Match Day Q&A: Jake and Joel Katzer

Date: Friday, March 8, 2024

Hometown: Baldwin City, Kansas 


Undergrad: Morningside University

 
Matched:

  • Jake: Family Medicine, John Peter Smith Hospital
  • Joel: General Surgery, Central Iowa Health System
Portrait of Joel and Jake Katzer

Tell us a bit about your background and experiences growing up.

Joel:

Our dad worked for the Indian Health Service when we were little. He's an optometrist, and when we were born, he was working in Alaska. He would take bush planes out to all the unreachable Inuit villages and provide eye care. 

When we were 2 weeks old, we moved down to Montana, and my dad worked for Indian reservations near Billings. Eventually, he retired, and we moved outside of a small town in Kansas, and he started working for the VA there. So, we spent our whole childhood growing up in Kansas, living on a farm, and doing the chores. Our parents thought taking care of animals was integral to teaching us hard work and responsibility. 

When we got into grade school and high school, we played hockey, football, track, and wrestling. That was a big part of our lives all the way to college. We came to Iowa to play football at Morningside University, which is a small college in Sioux City. 

How did you decide you both wanted to be physicians?

Jake:

My dad was in a health profession. He’d always talk about medicine with us, and the different avenues of medicine careers.  

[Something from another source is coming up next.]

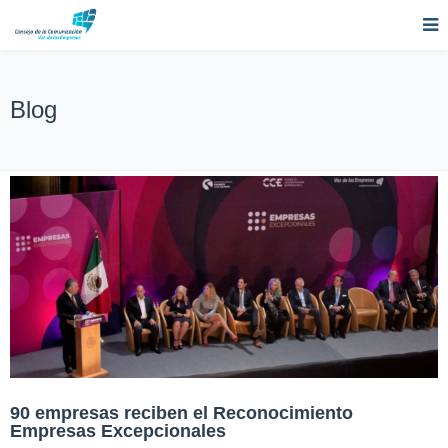
Blog
90 empresas reciben el Reconocimiento
Empresas Excepcionales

We both have this integral memory in our childhood of waking up with a fever, feeling terrible, and we’d run upstairs and knock on our parents’ door to get our dad up. He would always pick us up, take us to the bathroom, and set us on the counter. He’d start rummaging around in the cabinet for what we needed to bring the fever down. Then he would explain exactly what was going on in our bodies. He’d tell us that this was just a virus, and the things we were feeling was our bodies fighting off the virus.  

Joel:

For us, it meant that somebody knew what was going on and that we were going to be OK. We both felt that we wanted to be able to provide that to other people—that confidence that he knew what was going on, and that he would make us feel better. 

How has it shaped you that you’ve been together through all your life and education so far?

Jake:

When people see that we’ve always been right next to each other, they assume it was by choice. But growing up we were, obviously, living in the same household. We have similar interests, so we’d always end up doing the same things. Starting with college, it was because we were so similar that we always ended up in the same place, because the right choice for each of us individually happened to be the same choice. 

When we went to college, we had the same ACT score and the same GPA. Our athletic accomplishments were basically the same in high school. We got one point different on the MCAT and the same GPA in college. So that led to us both getting into the University of Iowa, with similar financial support—and we decided to go to Iowa together. 

Joel:

In a broader sense, I think what’s really been helpful is that we have always had someone driving us to work harder. We never wanted to lose to the other twin. We were always chasing each other our whole lives. That made us study longer and work harder. 

How are you feeling about the likelihood that your paths will diverge after Match Day?

Jake:

Sometimes people ask, “Are you friends with your twin?” and we joke back to them, “Are you friends with yourself?” It feels that way; he’s always been there. If we both get our No. 1 preference, we will go to different places. It will be interesting to see, with the bond that we have, how it changes.  

Joel:

Our whole lives, we’ve each had a measuring stick: How am I doing compared to Jake? It’ll be the first time we’re doing something totally independently, and we’ll have to find another person to chase in our respective fields. 

What got you both interested in practicing rural medicine?

Jake:

We grew up in a small town, living in the country. You knew your neighbors, and your neighbors cared about you, and you cared about them. I’ve always admired that about small, rural communities. As I’ve come into my career in medicine, I want to give back to a community that’s similar to the one that gave so much to me. I think as a family medicine provider, or as a general surgeon, you're positioned to really care for those communities and provide the spectrum of care that they require.  

Joel:

We love the people, but also, it’s a high-need population. So, we get to serve that population while doing the things we love—because in rural medicine, you have a broader scope of what you get to practice. I was a part of CRISP [Carver Rural Iowa Scholars Program], and it’s a great program to be a part of at the University of Iowa. I got to work on a project looking at colonoscopy in rural Iowa—who's doing it and how it changed through COVID. That was a really interesting opportunity. I also got to listen to informal lectures from different rural docs doing exactly what I want to do. 

What are your hopes and goals for the future, after residency training?

Joel:

We both want to do rural medicine. I never had any specific place where I wanted to practice rural medicine, but my significant other’s family is from Iowa, so I’ll probably end up back here. 

Jake:

It’s another great aspect about the specialties we chose. In a small town, to have a functioning hospital, you need at least one family medicine doctor and one general surgeon. So whatever community we land in, if we end up landing in the same one, we would be uniquely suited to take care of that.